What It Means When A Flea Bite Turns Into A Blister

It's not a tick and it's not a gnat. Rather, it's another tiny critter that's easy to miss if you're not looking for it: fleas. While just one of these insects may appear harmless enough on its own, when it comes to fleas, there's strength in numbers. So much so, that an infestation can be hard to control once it starts, according to PestWorld.org. Often brought into our homes by pets and rodents, an adult female flea is estimated to produce as many as 2,000 eggs over the course of their life (via Only Natural Pet). That's a lot of fleas to be found nestled in one's furniture, bedding, or carpets.

With three pairs of legs, these jumping insects measure in at only about one-eighth of an inch fully grown, reports PestWorld.org. What fleas lack in size, however, they make up for in bite — and we're not only referring to your pets. Fleas can also feast on humans, leaving behind an uncomfortably sore, itchy, or painful bite mark (per Healthline).
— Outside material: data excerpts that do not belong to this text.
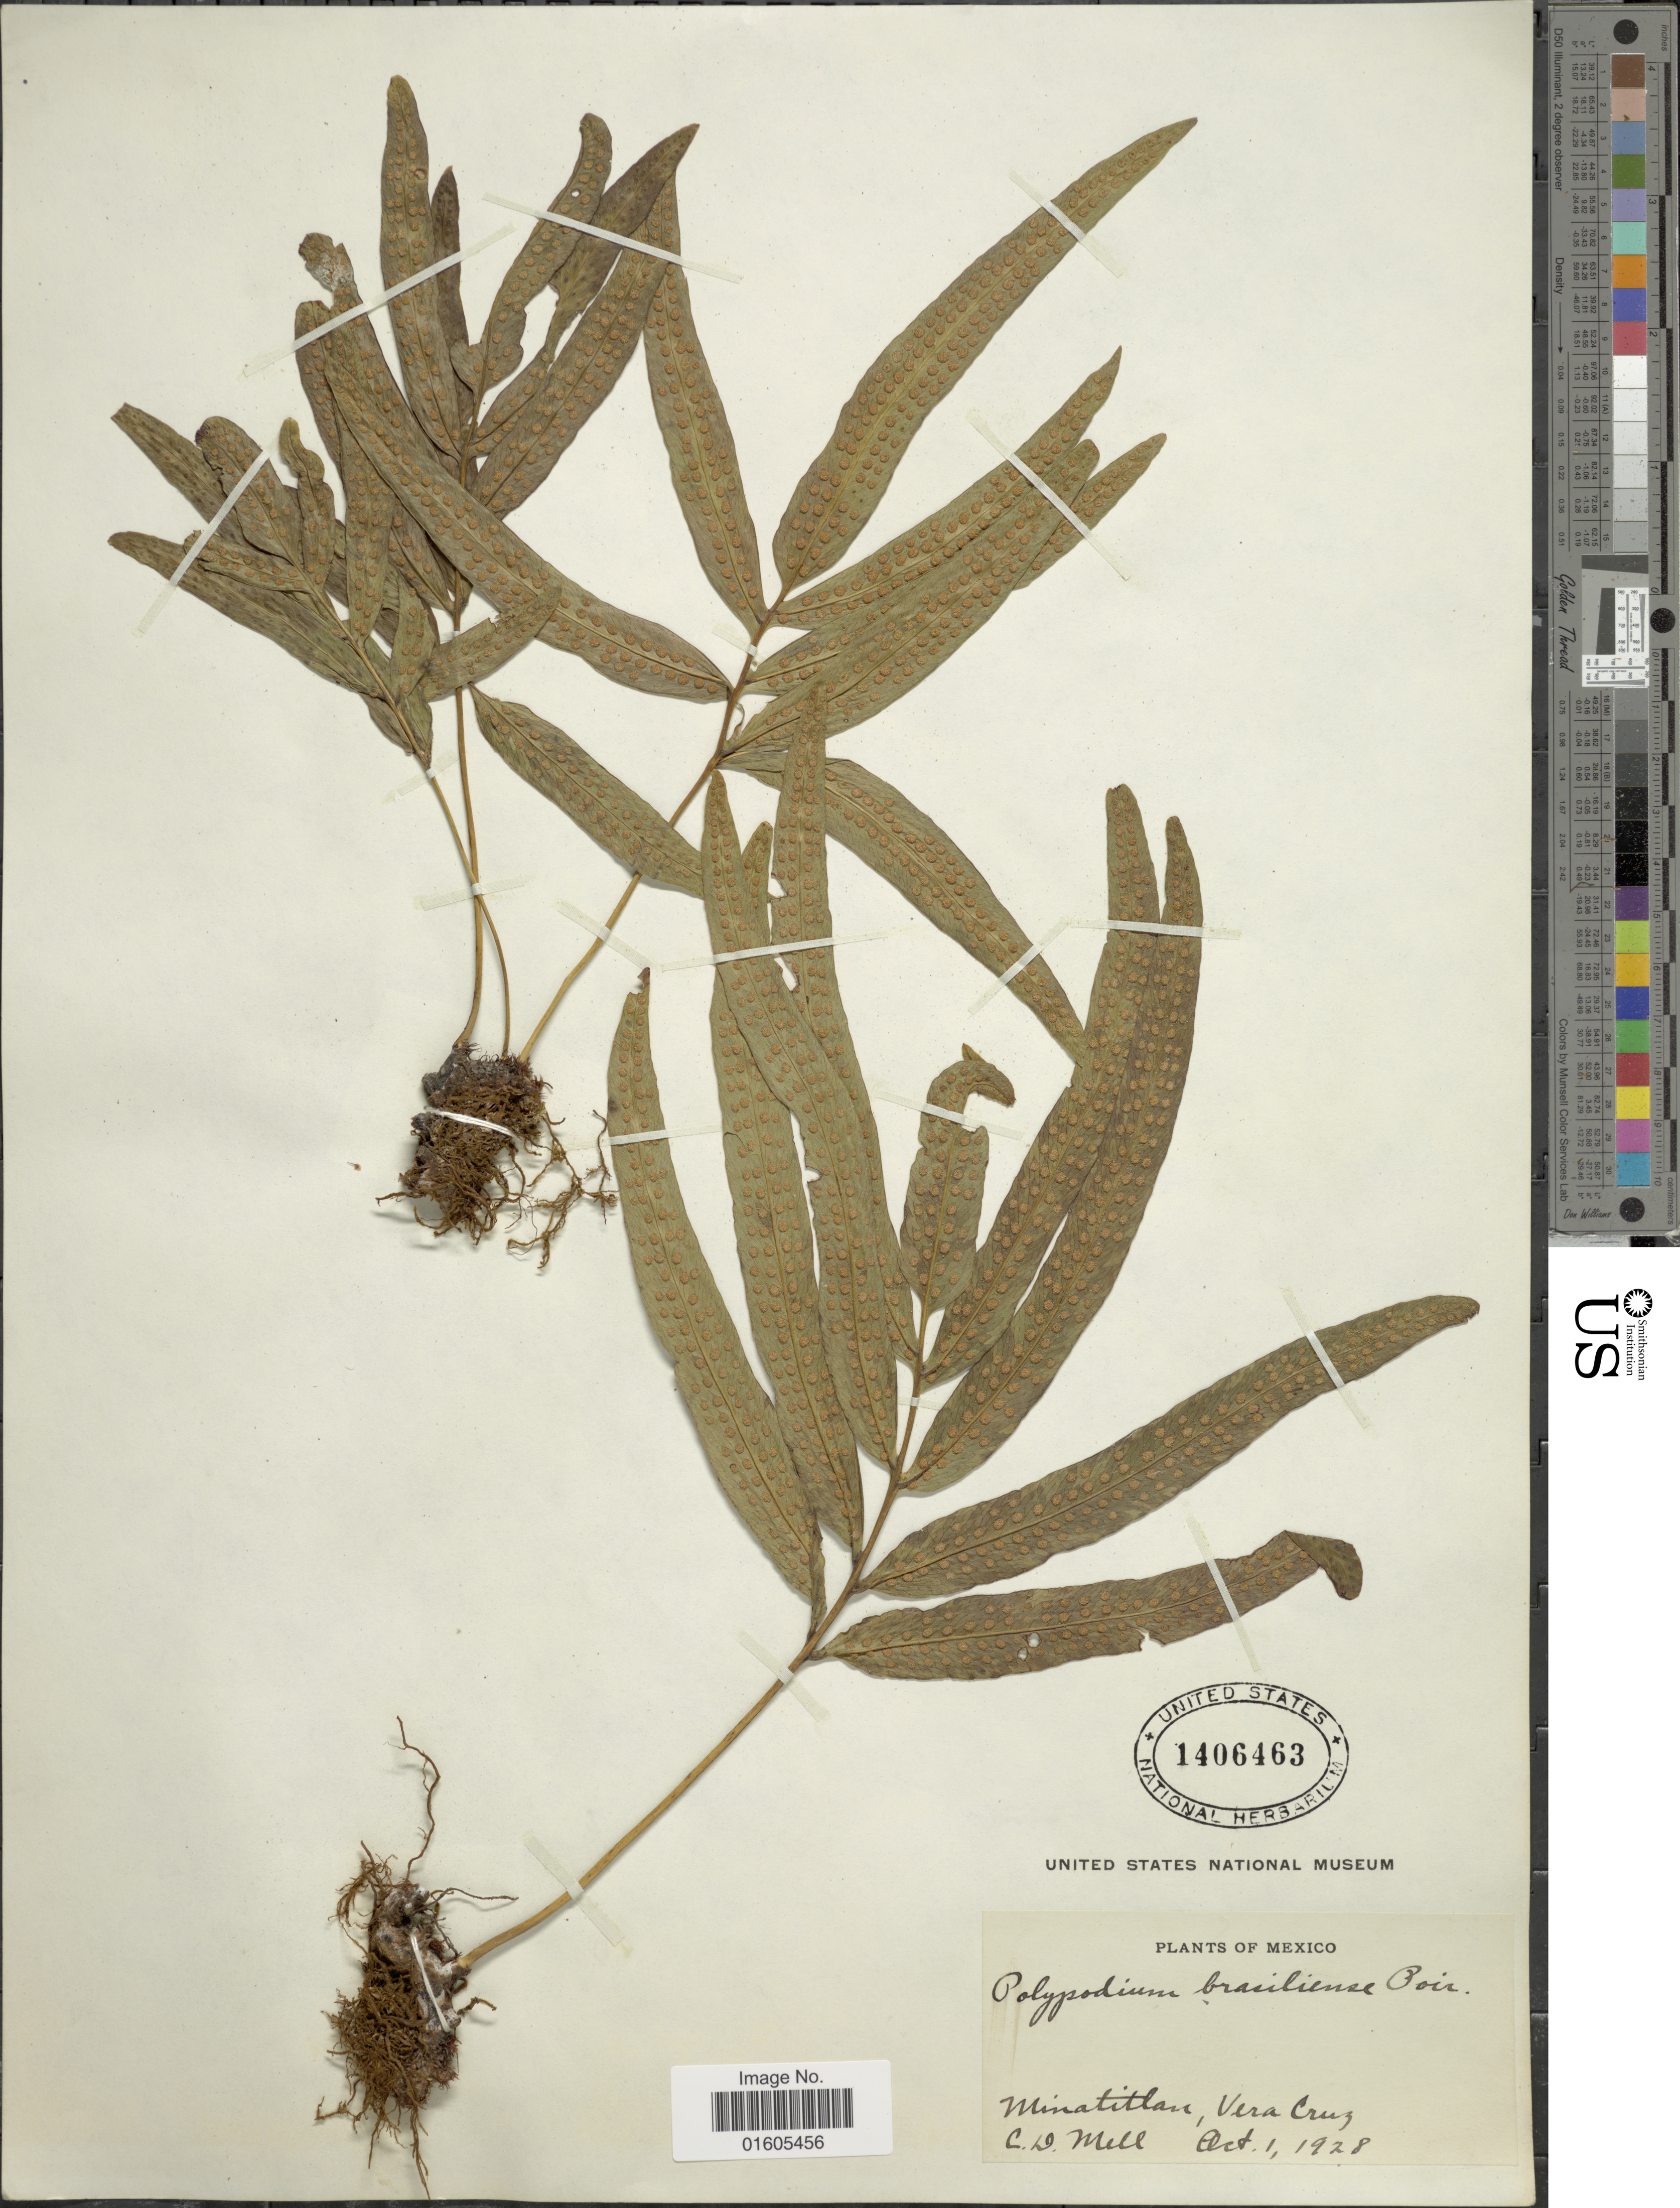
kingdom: Plantae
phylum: Tracheophyta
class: Polypodiopsida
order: Polypodiales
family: Polypodiaceae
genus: Serpocaulon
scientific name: Serpocaulon triseriale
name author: (Sw.) A.R. Sm.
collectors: C. D. Mell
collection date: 1928-10-01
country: Mexico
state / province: Veracruz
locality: Minatitlan, Vera Cruz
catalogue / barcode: US 1406463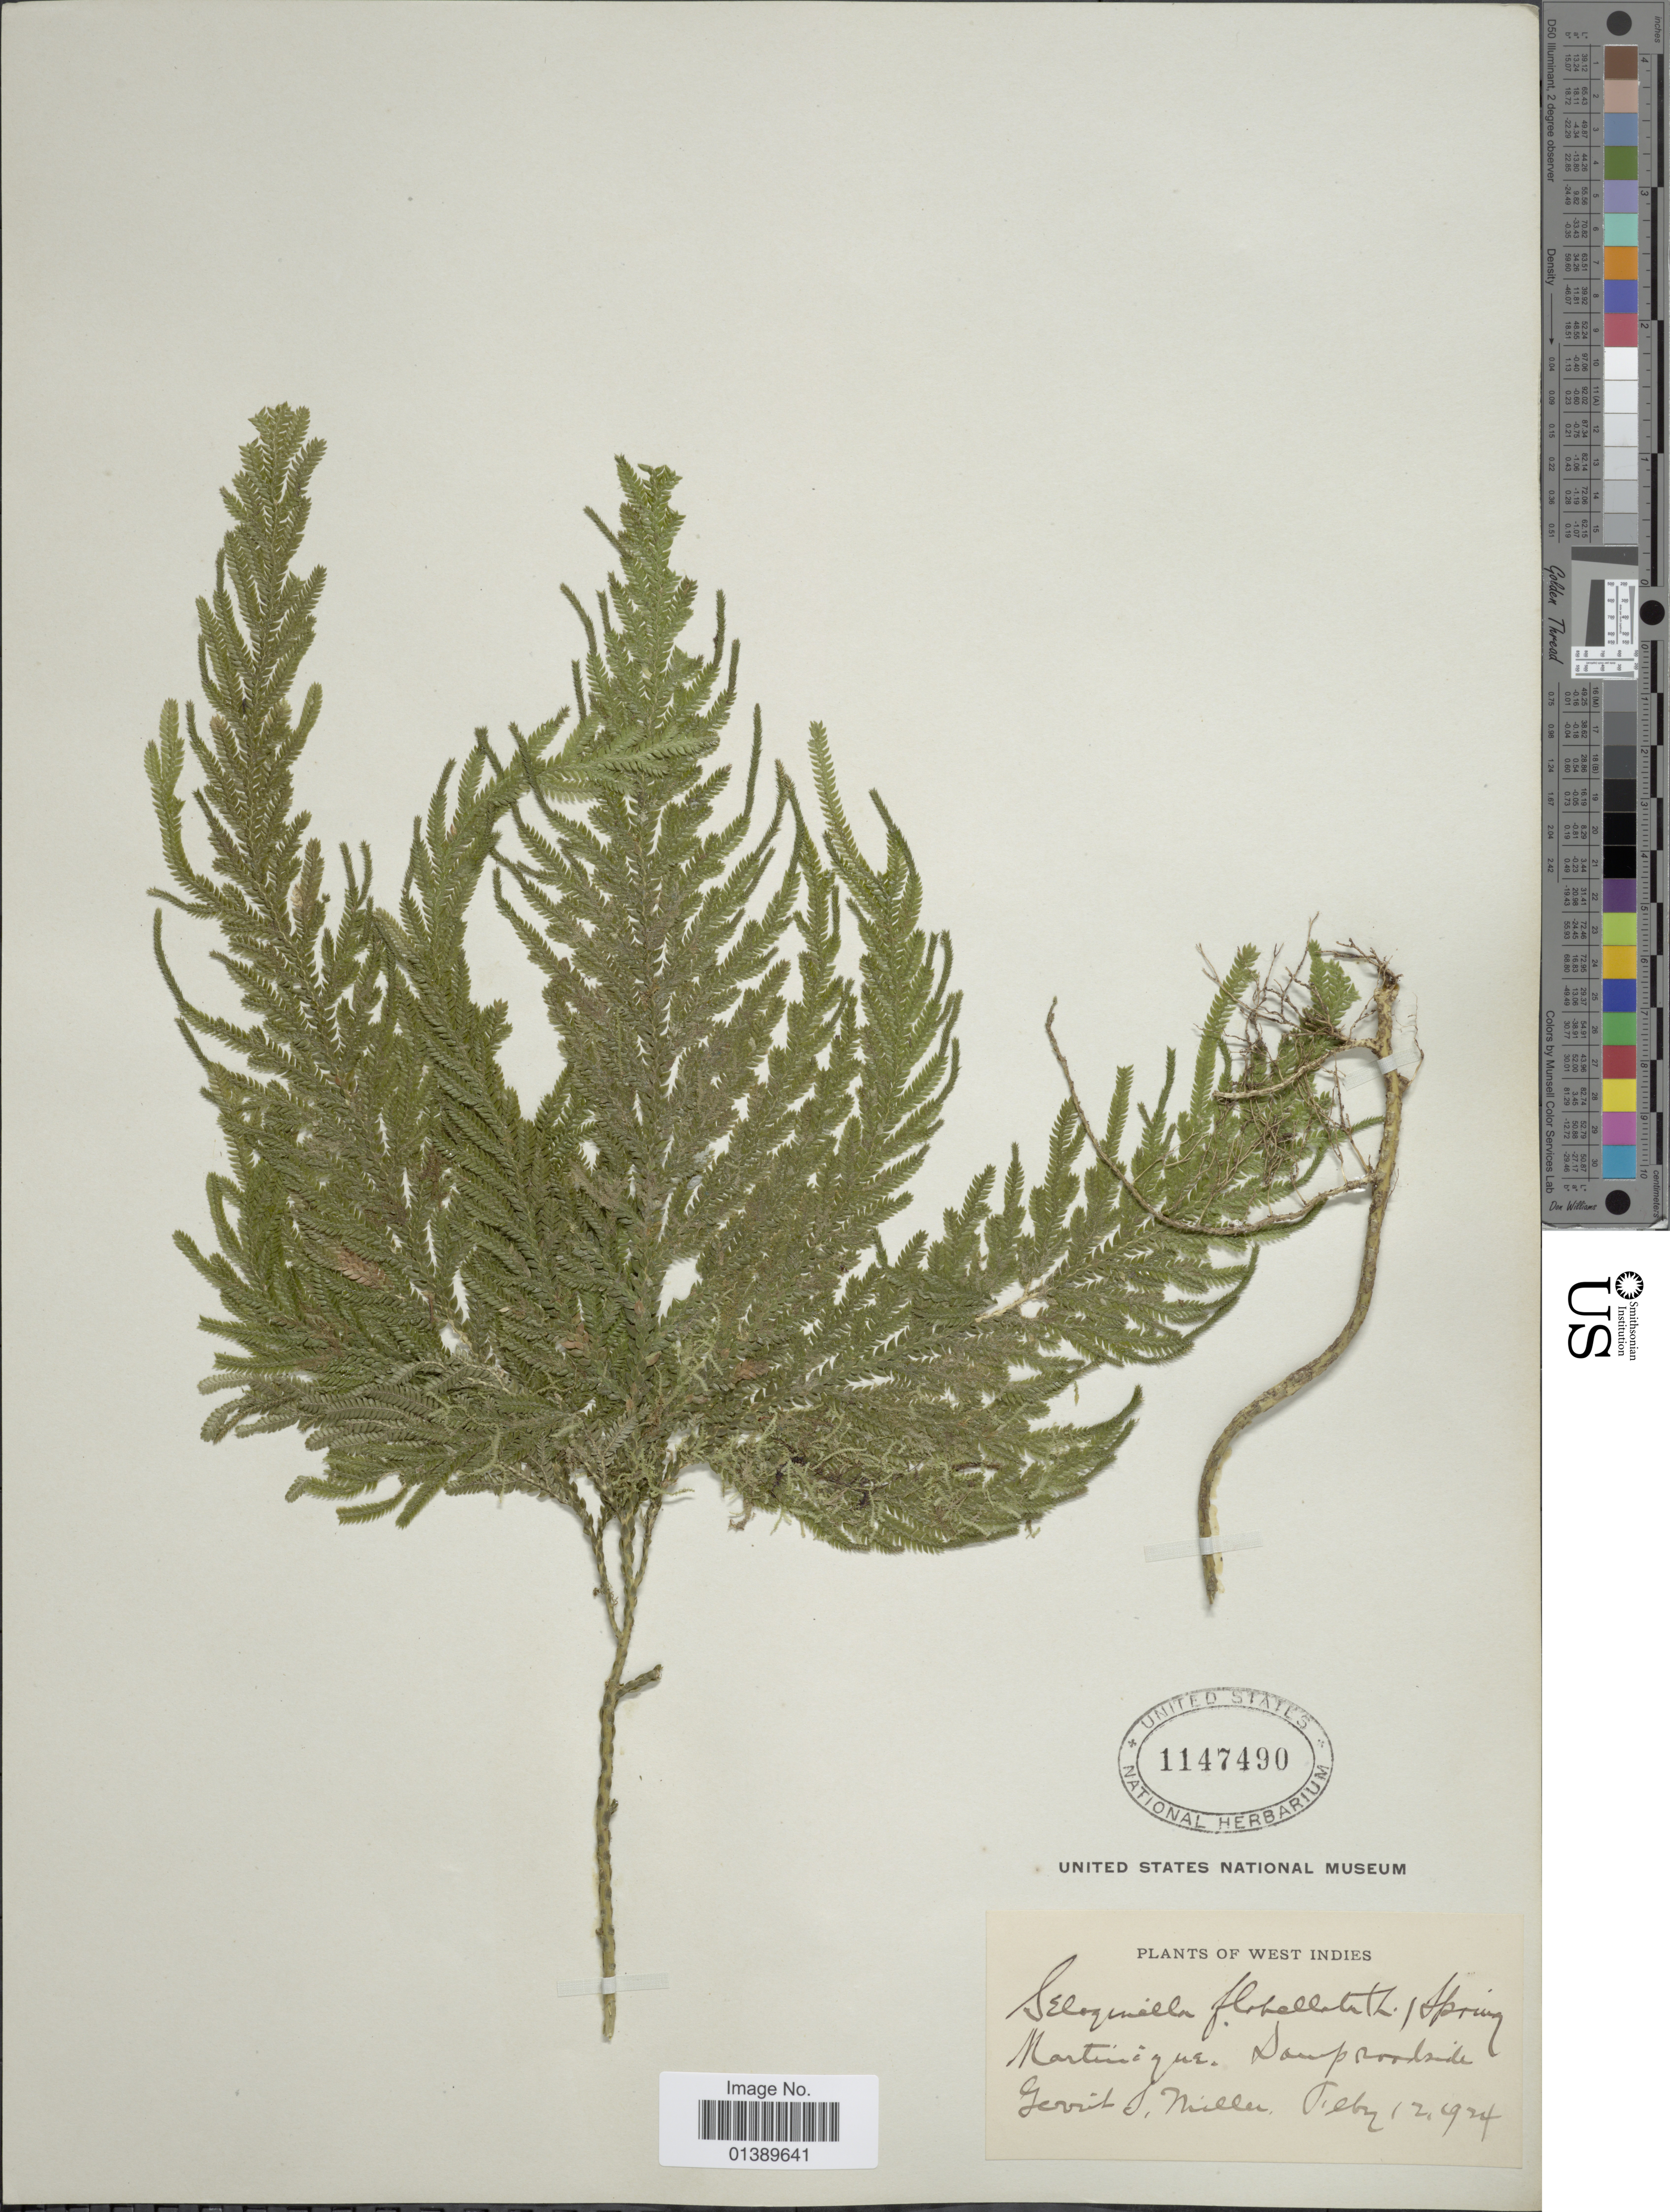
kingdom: Plantae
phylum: Tracheophyta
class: Lycopodiopsida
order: Selaginellales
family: Selaginellaceae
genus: Selaginella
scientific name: Selaginella flabellata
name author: L.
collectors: G. S. Miller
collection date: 1924-02-12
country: Martinique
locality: Damp roadside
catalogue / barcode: US 1147490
Signs of infection or hypersensitivity to flea bites

Should you be bitten by a flea, you'll likely find their bite marks on specific areas of the body, such as the ankles, waist, legs, or on the insides of the knees or elbows, reports Healthline. Their defining feature is their patterning. These small, red bites can be found in bunches of three or four, or following a straight line. In some instances, flea bites may also be surrounded by a faint, red halo.

In some cases, however, you may notice a flea bite developing into a blister. Healthline explains this can occur as a result of scratching the site. Specifically, a blister with a white top may indicate an infection. Alternatively, those with hypersensitivity to insect bites may develop what's known as bullae, according to NiDirect Government Services. Although less common, bullae are large blisters filled with fluid. This hypersensitivity to insect bites — including flea bites — was one diagnostic theory proposed by Dr. Ted Rosen, Professor of Dermatology at Baylor College of Medicine, for an elderly patient experiencing three days' worth of blistering on her foot after spending time gardening outdoors (via Patient Care).

Treatment for flea bites

Thankfully, the irritation of a flea bite is usually relatively short-lived. According to Cleveland Clinic, the bites often heal on their own within a matter of days and normally do not require professional medical care. At-home treatment methods include the use of antihistamines or over-the-counter (OTC) topical anti-itch products to help reduce pain or itching. Applying a cold compress, such as ice wrapped in a towel, can also be helpful to keep swelling and discomfort at a minimum.

Alternatively, certain natural remedies may also help soothe irritated skin. Experts at the Cleveland Clinic say this can be achieved by applying honey or aloe vera to the bite area. Alternatively, apply a damp chamomile tea bag or a colloidal oatmeal mixture to the site for a period of 10 minutes before cleaning it off. However, in the event of infection, fever, an allergic reaction, or body aches, further treatment for a flea bite may be required. If you experience any of these additional symptoms, be sure to reach out to your physician.